### TEXTAUSSCHNITT
Gottesdienst am 12.2., Predigt Jesaja 55,6-13

„wie geht es weiter?“ – wir sind zusammen im Vertrauen:
Gott kennt uns. In seinem Wort finden wir Antwort und Halt.

Fast ein Jahr dauert der Krieg in der Ukraine nun schon.
Überall im Land sind die Folgen zu spüren. So viele Opfer, so viel Leid und Zerstörung – wie soll das weitergehen?

Ein Mensch, der Schlimmes erlebt, einen großen Konflikt, belastet von Vorwürfen und Selbstvorwürfen. Er fragt sich: wie kann ich jetzt weitergehen?

Junge Leute demonstrieren für konsequente Schritte und Maßnahmen gegen die Klimakatastrophe. Sie fragen voll Sorge: Was kommt auf uns zu, wenn wir einfach so weitermachen?

### EXTRAHIERTE INFORMATIONEN
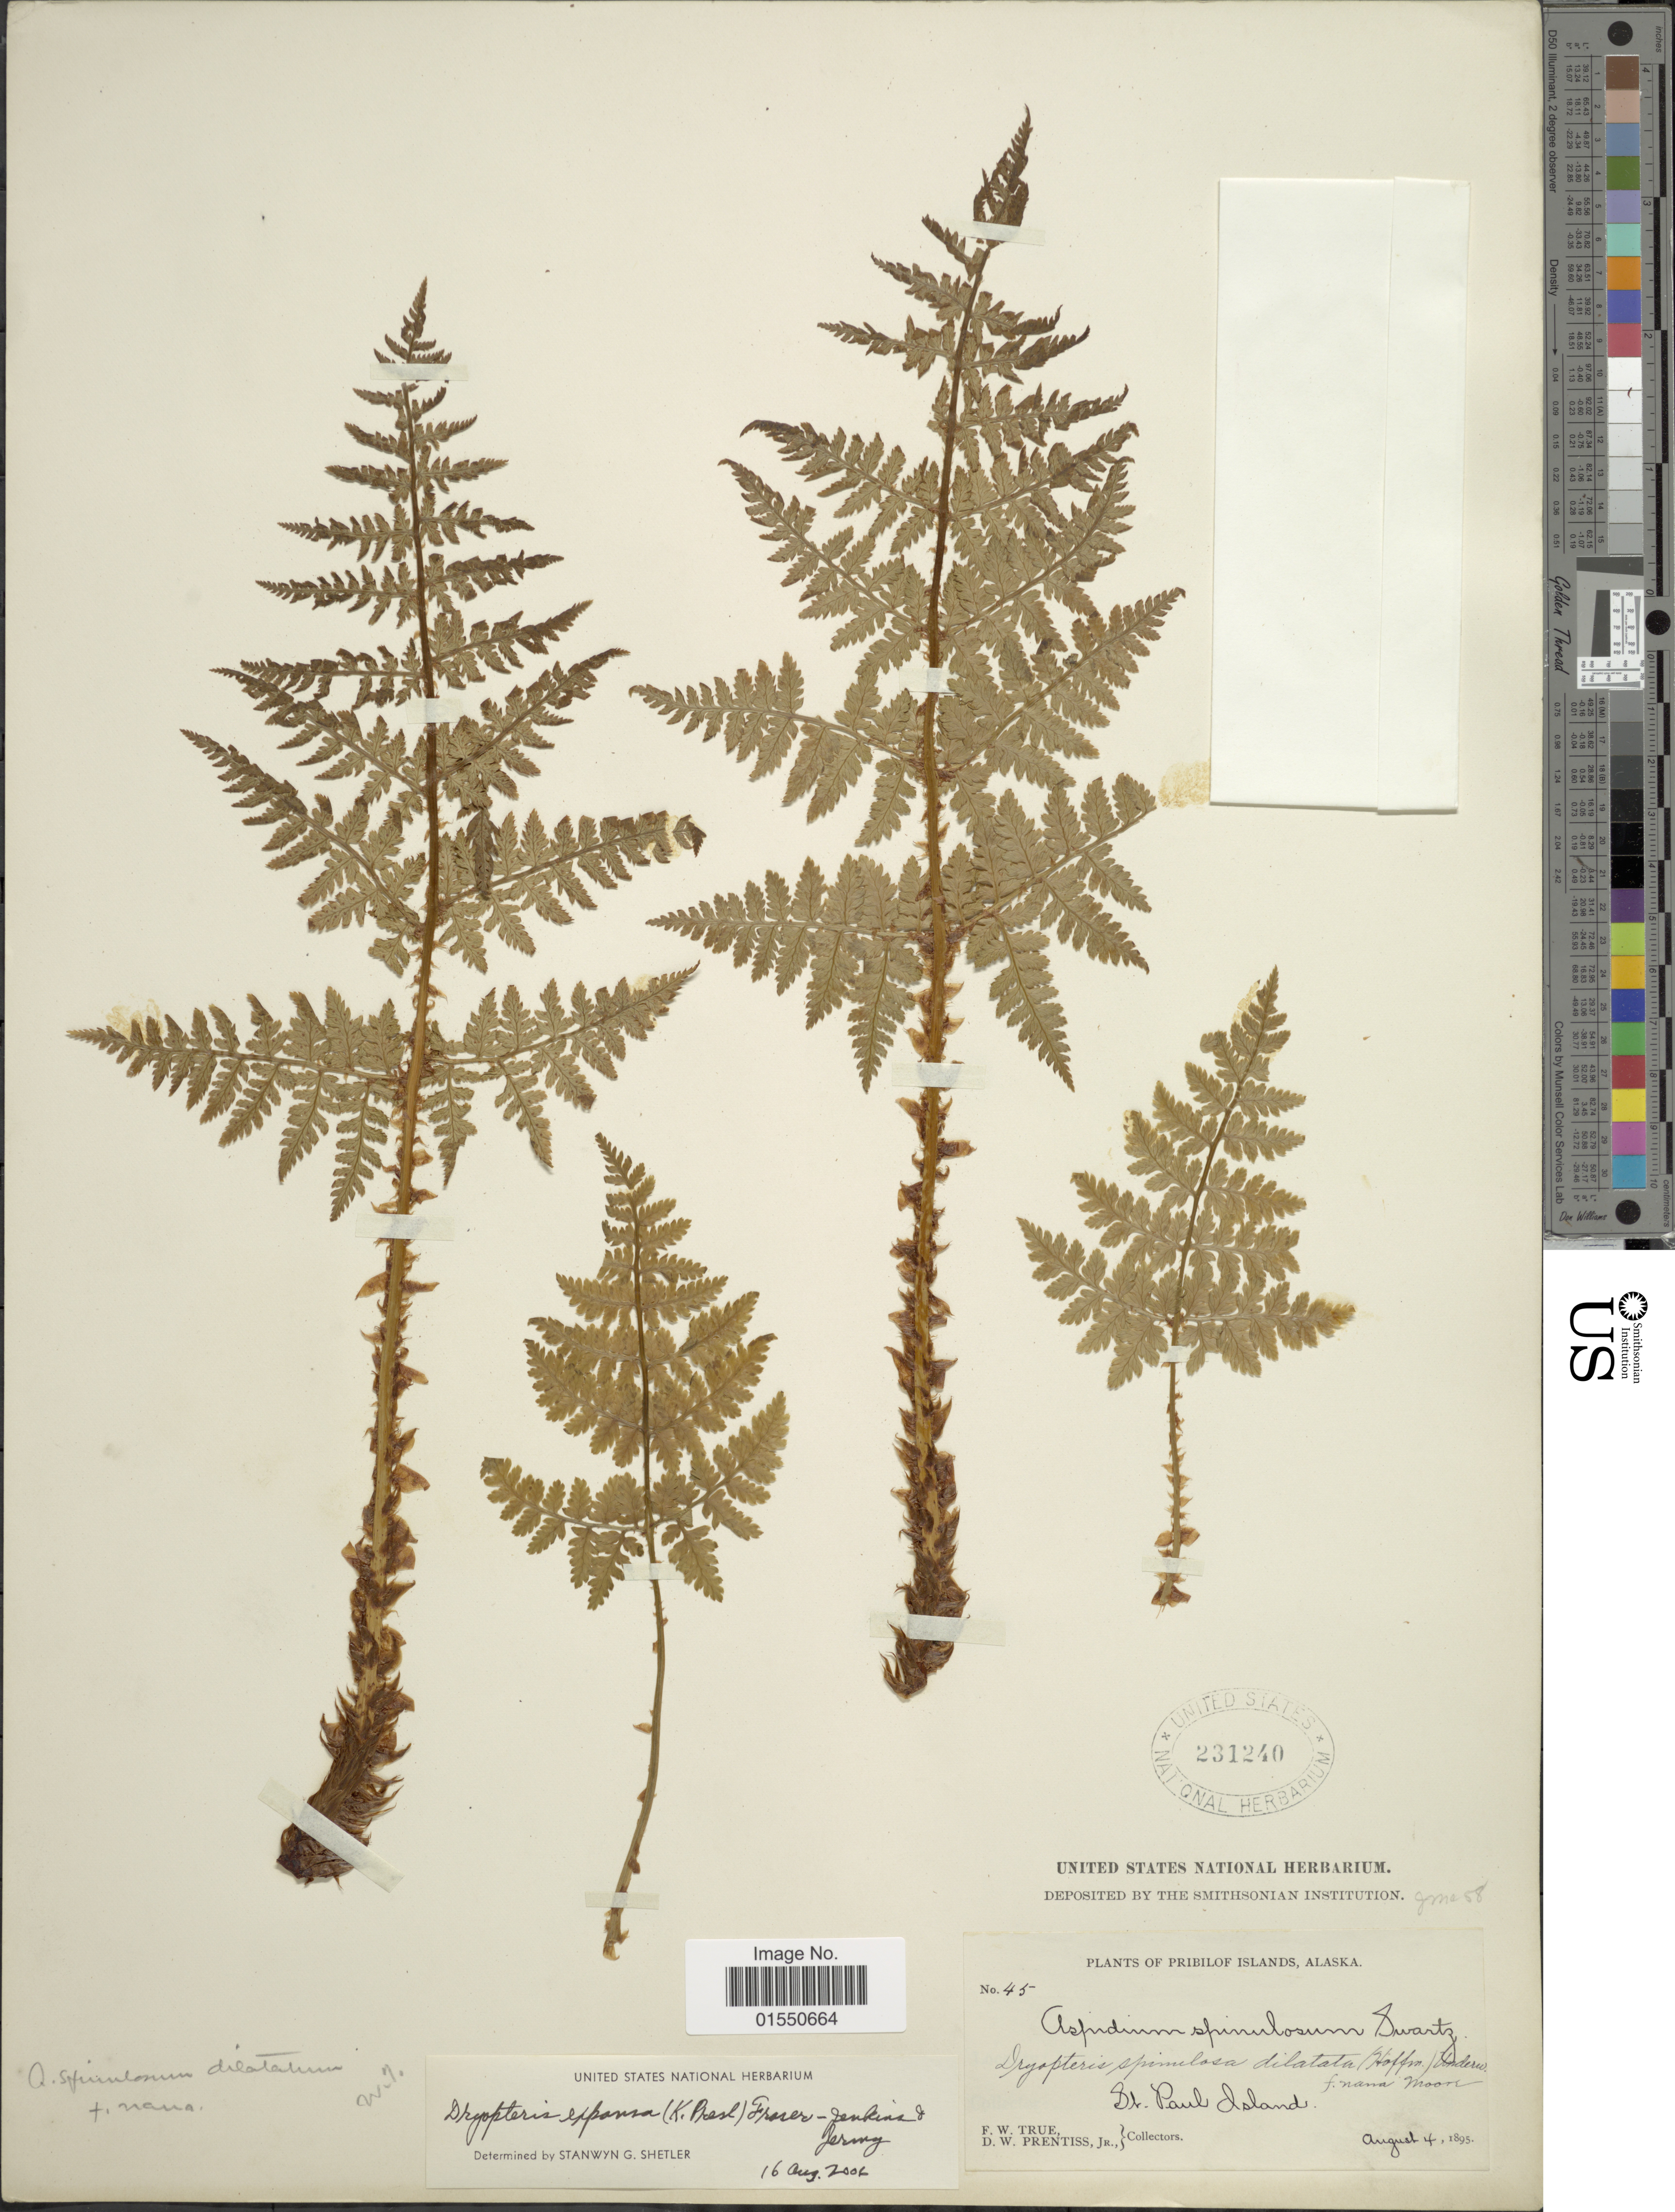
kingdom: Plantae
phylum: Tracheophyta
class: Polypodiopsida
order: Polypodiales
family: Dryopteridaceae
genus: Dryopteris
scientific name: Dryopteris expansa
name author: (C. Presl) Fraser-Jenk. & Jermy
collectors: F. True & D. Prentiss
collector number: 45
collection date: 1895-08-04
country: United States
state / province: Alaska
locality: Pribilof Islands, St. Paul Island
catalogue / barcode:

### LISTE DER AUFGABEN
a. Fasse den Absatz der Predigt, der mit „Junge Leute demonstrieren“ beginnt, in einem kürzeren Satz zusammen, ohne seine wesentlichen Aussagen zu verlieren.
b. Beantworte anhand der Predigt die folgenden Fragen:
(i) Über welche Bibelstelle wird gepredigt?
(ii) Wie lange dauert der Krieg in der Ukraine laut der Predigt bereits?
(iii) Wogegen fordern die jungen Leute Maßnahmen?
c. Schreibe den Teil der Predigt, der mit den Worten „Gottesdienst am 12.2., Predigt“ beginnt und mit „Ukraine nun schon.“ endet, neu und setze dabei „Trost“ an die Stelle von „Halt“.

### AUSGEARBEITETE ANTWORTEN
a. Junge Menschen fordern bei Demonstrationen entschlossene Maßnahmen gegen die Klimakatastrophe und fragen besorgt, was sie erwartet, wenn alles so weitergeht.

b.
(i) Über Jesaja 55,6-13.
(ii) Fast ein Jahr.
(iii) Gegen die Klimakatastrophe.

c.
Gottesdienst am 12.2., Predigt Jesaja 55,6-13

„wie geht es weiter?“ – wir sind zusammen im Vertrauen:
Gott kennt uns. In seinem Wort finden wir Antwort und Trost.

Fast ein Jahr dauert der Krieg in der Ukraine nun schon.